PROVIDED RECORDS.

• • • • •

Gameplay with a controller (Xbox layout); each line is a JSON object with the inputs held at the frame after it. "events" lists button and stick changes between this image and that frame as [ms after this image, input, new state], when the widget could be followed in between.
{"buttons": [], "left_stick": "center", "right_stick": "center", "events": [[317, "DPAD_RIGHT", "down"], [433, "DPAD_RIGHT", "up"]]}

• • • • •

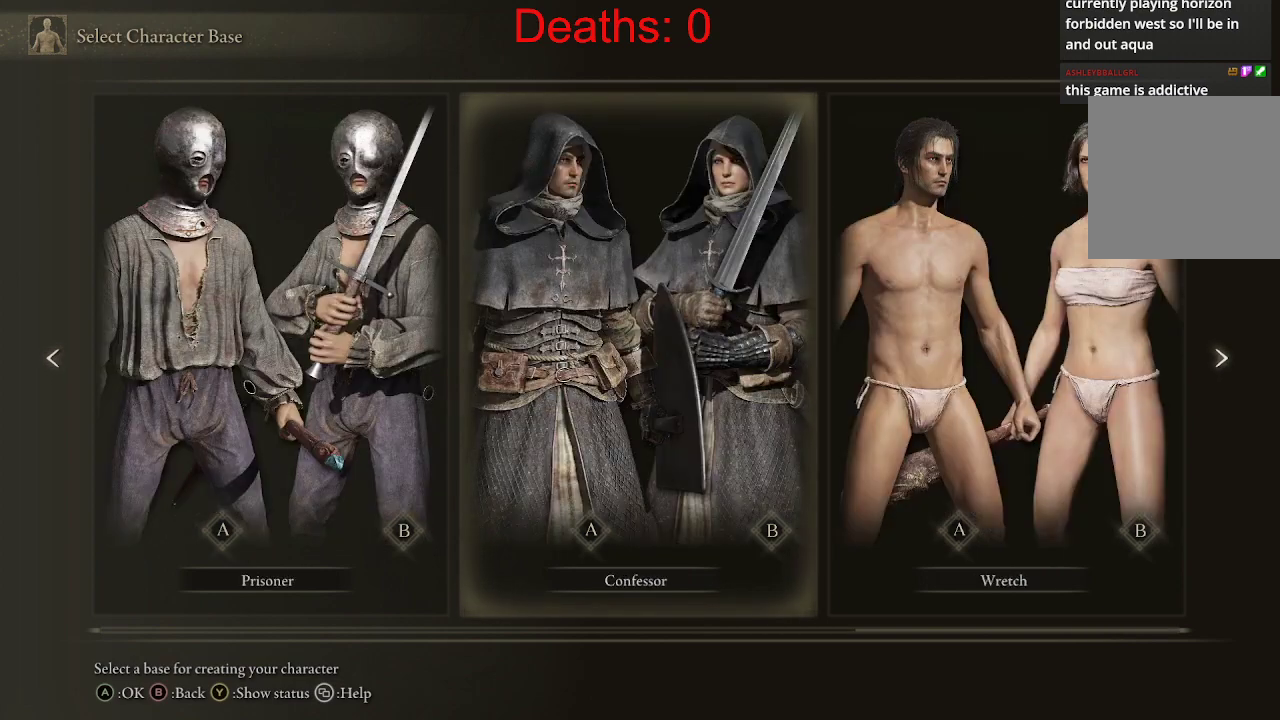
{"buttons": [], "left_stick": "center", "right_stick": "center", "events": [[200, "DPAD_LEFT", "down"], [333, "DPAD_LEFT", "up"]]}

• • • • •

DESCRIPTION OF THE TASK. Which lines in the records above hold the string "down"? Copy each of them.

EXERCISE RESULT.
{"buttons": [], "left_stick": "center", "right_stick": "center", "events": [[317, "DPAD_RIGHT", "down"], [433, "DPAD_RIGHT", "up"]]}
{"buttons": [], "left_stick": "center", "right_stick": "center", "events": [[200, "DPAD_LEFT", "down"], [333, "DPAD_LEFT", "up"]]}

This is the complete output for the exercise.